TASK PROMPT » Say how many lines in the records contain the string "Adenocarcinoma", giving the number by itself.

### DATA SECTION ###

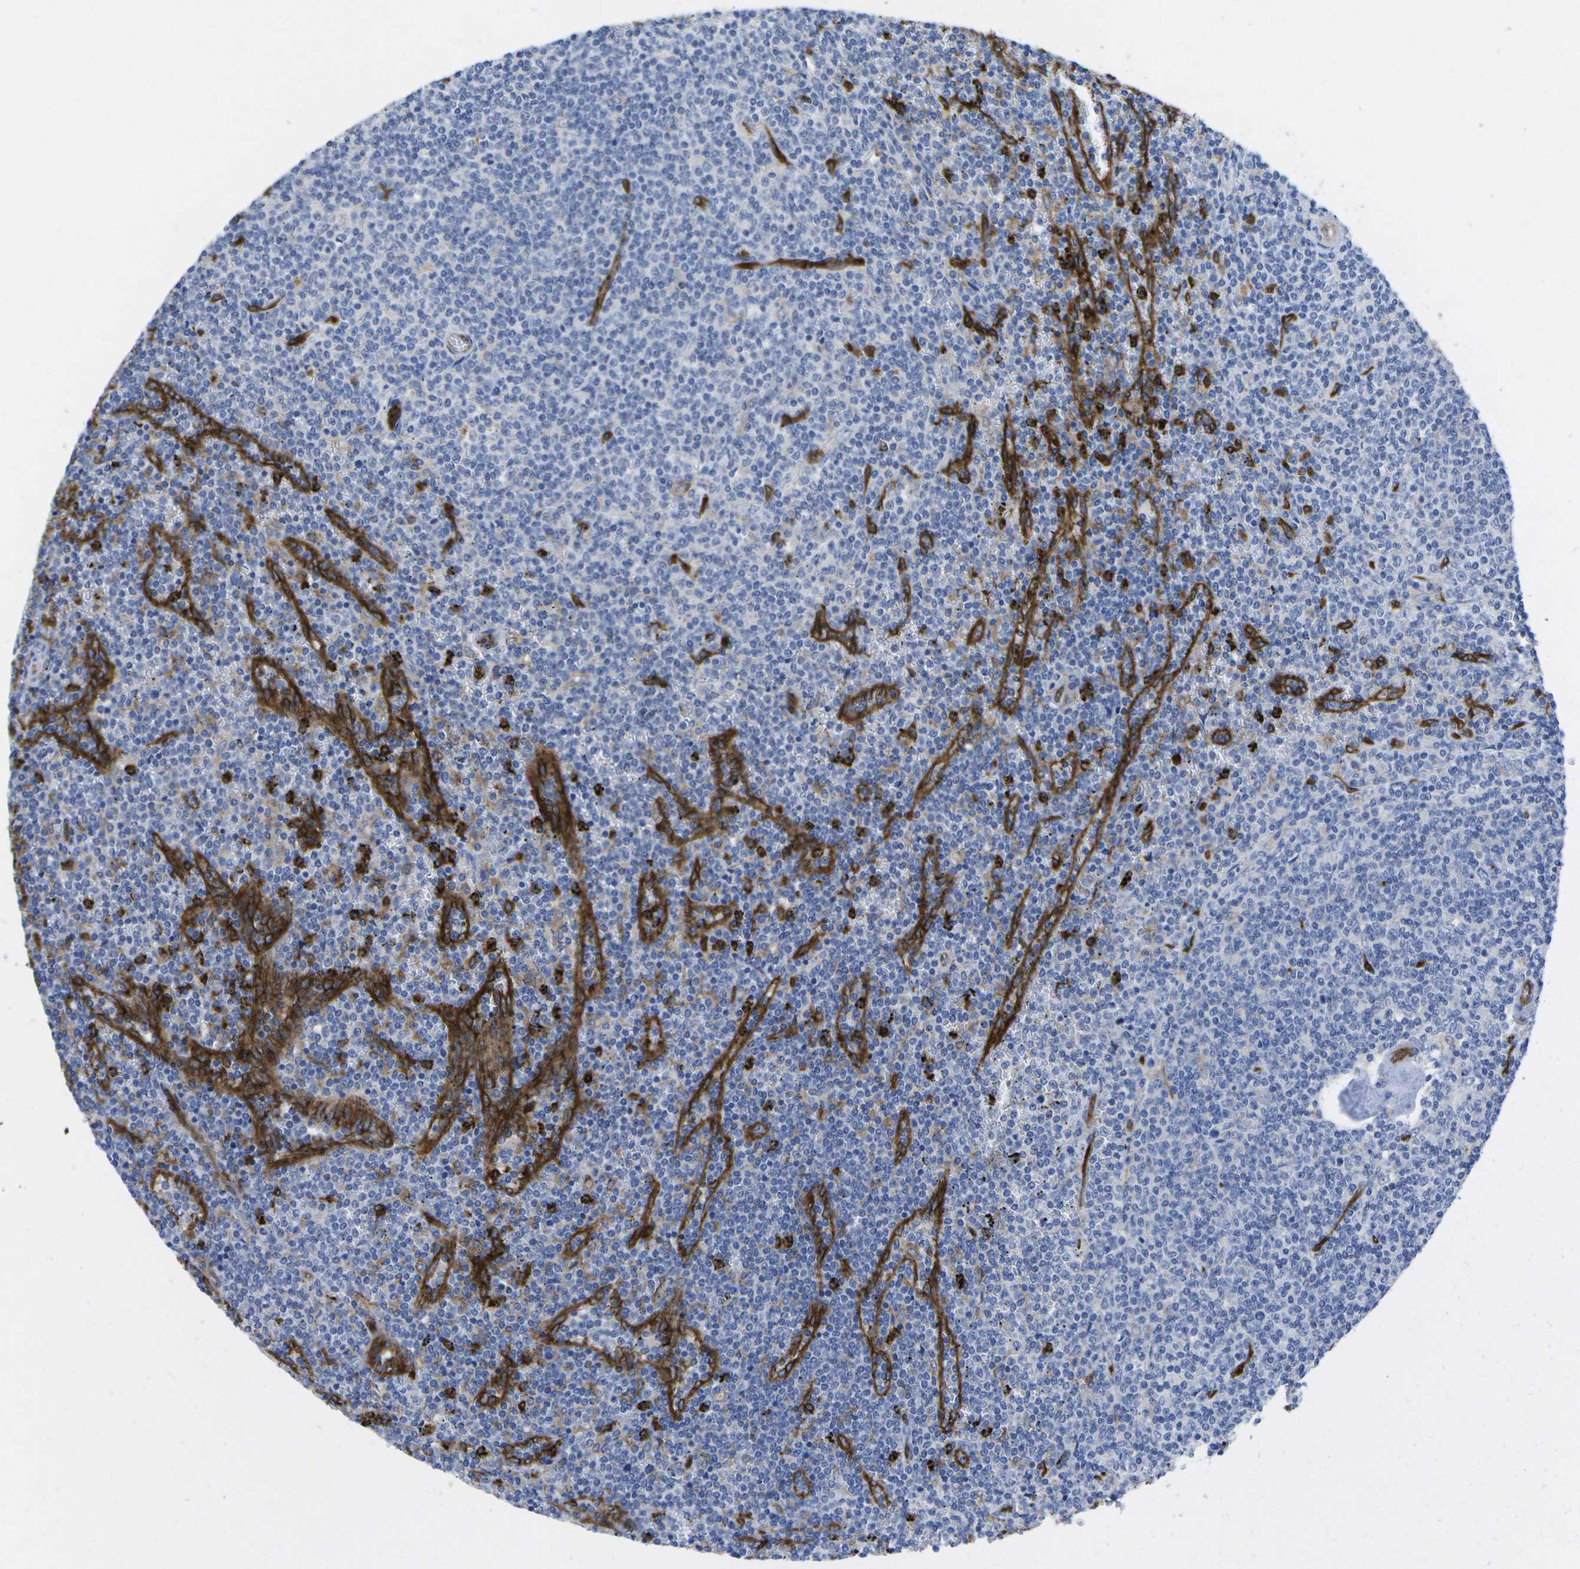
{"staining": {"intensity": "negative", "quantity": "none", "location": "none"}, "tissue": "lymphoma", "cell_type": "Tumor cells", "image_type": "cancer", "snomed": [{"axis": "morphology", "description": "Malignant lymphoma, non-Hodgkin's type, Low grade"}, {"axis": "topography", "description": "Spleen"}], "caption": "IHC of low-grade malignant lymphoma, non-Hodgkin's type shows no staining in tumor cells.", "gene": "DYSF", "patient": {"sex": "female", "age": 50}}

###
### DATA SECTION ###

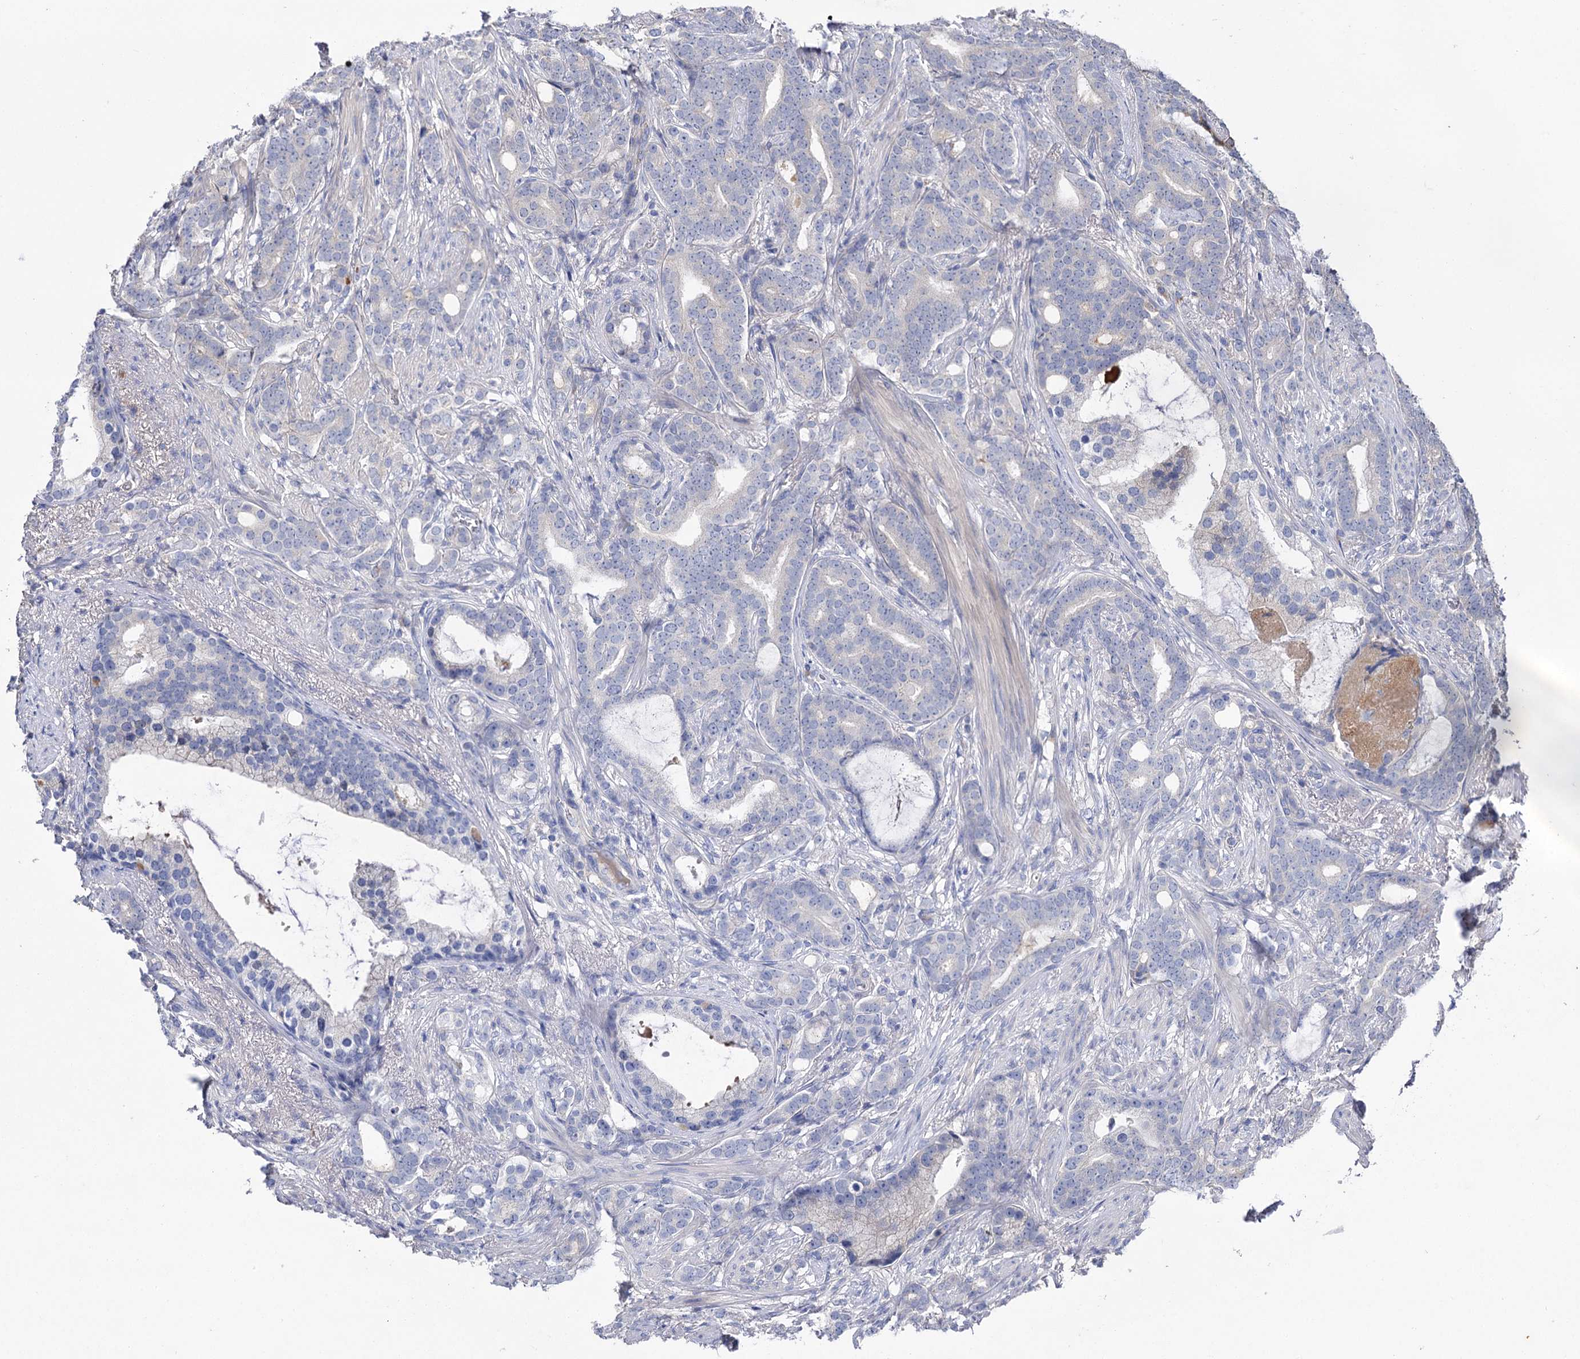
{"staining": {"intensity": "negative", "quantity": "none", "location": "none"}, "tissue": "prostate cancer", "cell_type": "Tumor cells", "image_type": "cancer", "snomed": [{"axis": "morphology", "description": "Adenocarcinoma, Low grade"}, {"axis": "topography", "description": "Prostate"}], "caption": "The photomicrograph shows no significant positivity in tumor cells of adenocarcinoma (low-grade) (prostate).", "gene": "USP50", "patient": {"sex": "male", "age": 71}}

###
### DATA SECTION ###

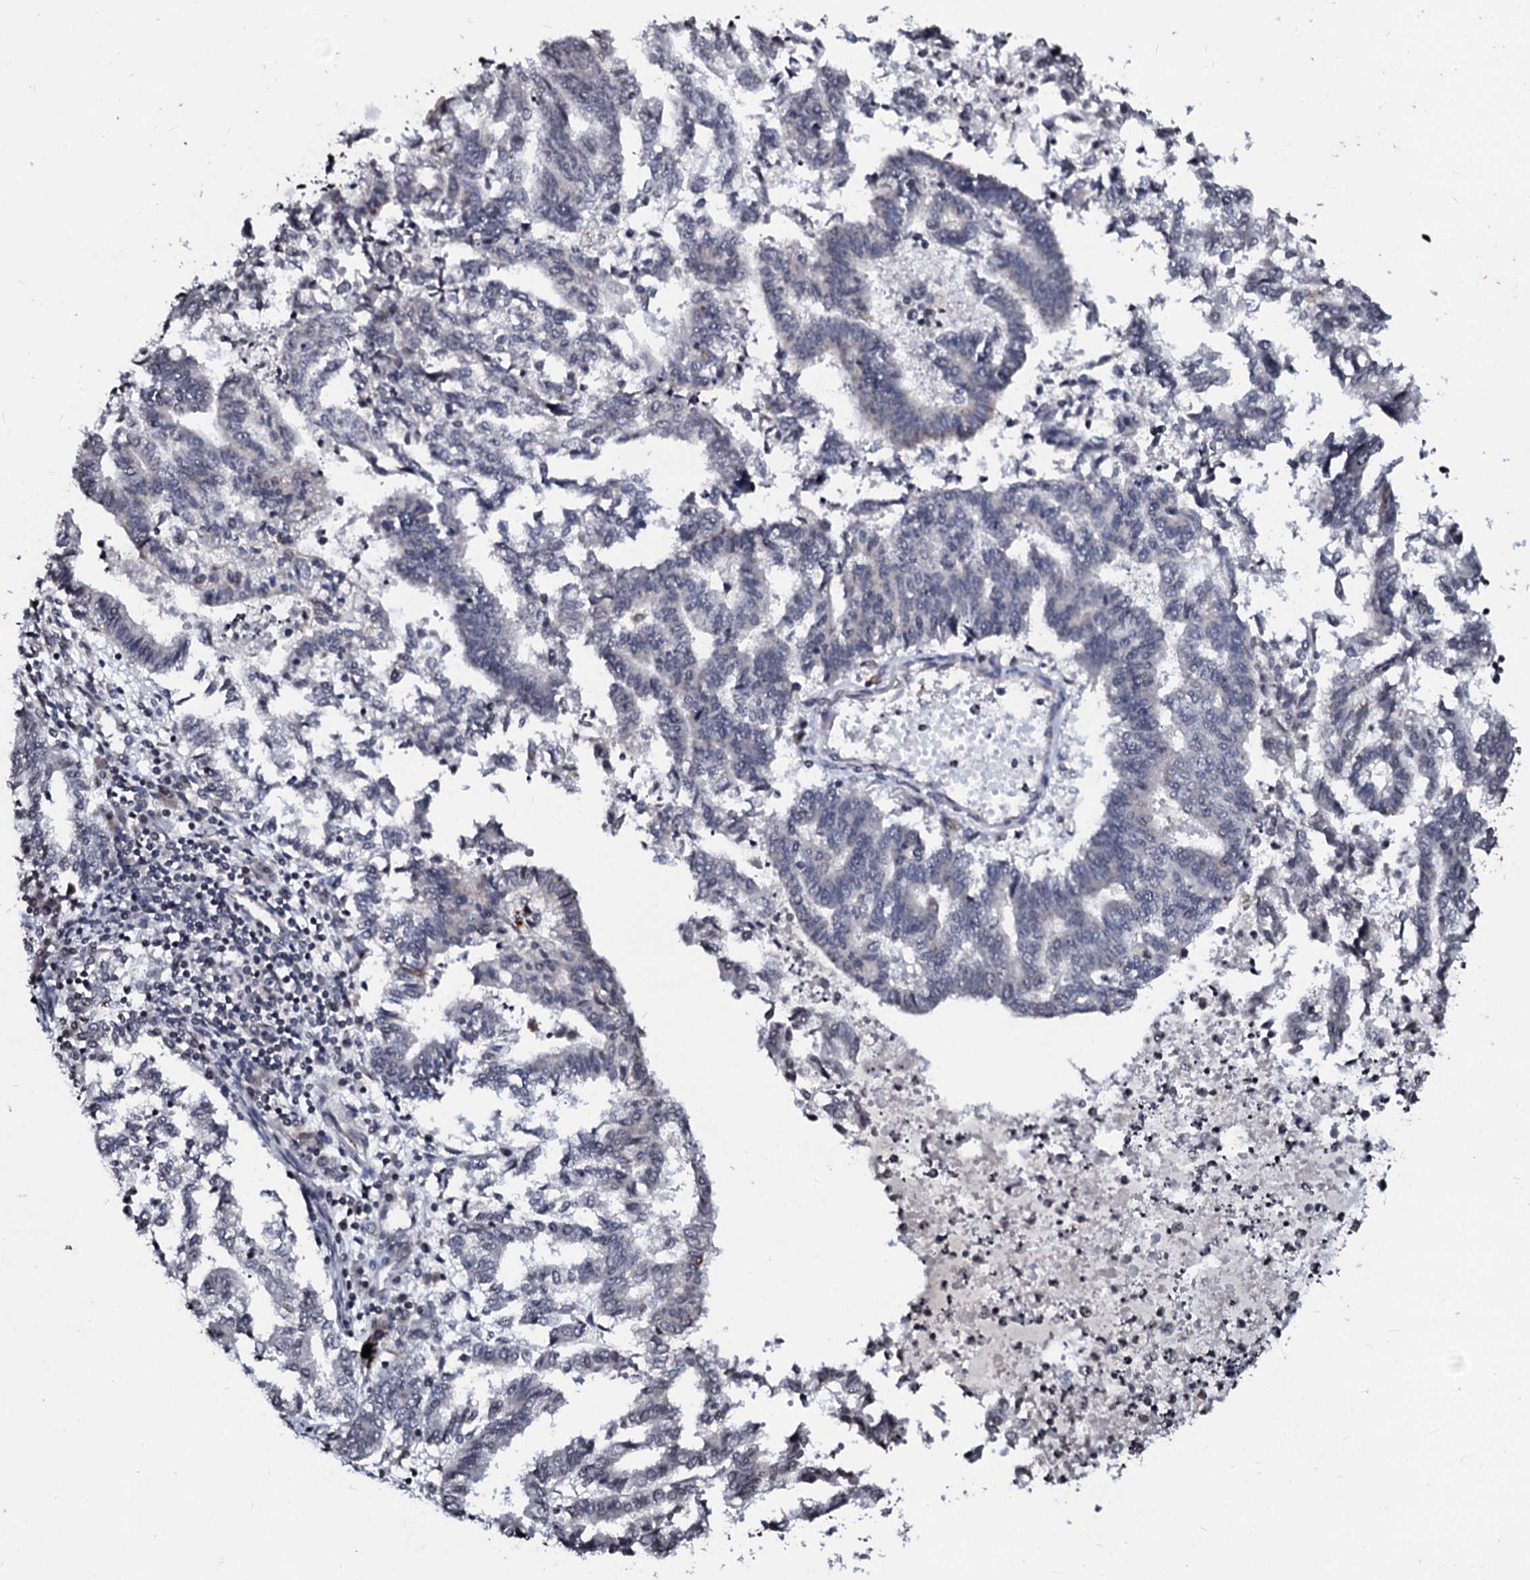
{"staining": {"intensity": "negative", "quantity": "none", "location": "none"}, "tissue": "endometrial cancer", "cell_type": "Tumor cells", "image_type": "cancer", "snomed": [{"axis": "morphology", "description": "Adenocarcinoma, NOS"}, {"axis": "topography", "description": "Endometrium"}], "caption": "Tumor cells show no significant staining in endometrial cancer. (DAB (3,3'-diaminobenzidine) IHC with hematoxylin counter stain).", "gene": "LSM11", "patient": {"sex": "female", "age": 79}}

###

ANSWER FOR THIS EXERCISE » 2